Start of Block

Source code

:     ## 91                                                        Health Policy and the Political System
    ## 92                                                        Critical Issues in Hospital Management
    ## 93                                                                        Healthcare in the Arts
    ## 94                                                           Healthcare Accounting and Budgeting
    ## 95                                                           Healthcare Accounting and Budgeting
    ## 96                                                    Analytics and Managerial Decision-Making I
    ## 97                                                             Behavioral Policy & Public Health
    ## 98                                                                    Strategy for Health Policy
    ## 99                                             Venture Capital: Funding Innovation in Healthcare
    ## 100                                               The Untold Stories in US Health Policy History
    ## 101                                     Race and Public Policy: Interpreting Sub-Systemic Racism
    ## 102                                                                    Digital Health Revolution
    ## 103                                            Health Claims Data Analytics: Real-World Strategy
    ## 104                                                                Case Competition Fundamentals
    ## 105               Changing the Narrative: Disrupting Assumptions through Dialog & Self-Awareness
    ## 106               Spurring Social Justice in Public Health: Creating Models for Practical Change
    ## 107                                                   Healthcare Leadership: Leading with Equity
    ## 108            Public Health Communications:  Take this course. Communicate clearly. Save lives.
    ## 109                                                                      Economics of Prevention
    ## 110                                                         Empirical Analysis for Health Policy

End of Block

Work to complete:
Extract every line of the listing above and reproduce each one character for character.

Your response:
Source code

:     ## 91                                                        Health Policy and the Political System
    ## 92                                                        Critical Issues in Hospital Management
    ## 93                                                                        Healthcare in the Arts
    ## 94                                                           Healthcare Accounting and Budgeting
    ## 95                                                           Healthcare Accounting and Budgeting
    ## 96                                                    Analytics and Managerial Decision-Making I
    ## 97                                                             Behavioral Policy & Public Health
    ## 98                                                                    Strategy for Health Policy
    ## 99                                             Venture Capital: Funding Innovation in Healthcare
    ## 100                                               The Untold Stories in US Health Policy History
    ## 101                                     Race and Public Policy: Interpreting Sub-Systemic Racism
    ## 102                                                                    Digital Health Revolution
    ## 103                                            Health Claims Data Analytics: Real-World Strategy
    ## 104                                                                Case Competition Fundamentals
    ## 105               Changing the Narrative: Disrupting Assumptions through Dialog & Self-Awareness
    ## 106               Spurring Social Justice in Public Health: Creating Models for Practical Change
    ## 107                                                   Healthcare Leadership: Leading with Equity
    ## 108            Public Health Communications:  Take this course. Communicate clearly. Save lives.
    ## 109                                                                      Economics of Prevention
    ## 110                                                         Empirical Analysis for Health Policy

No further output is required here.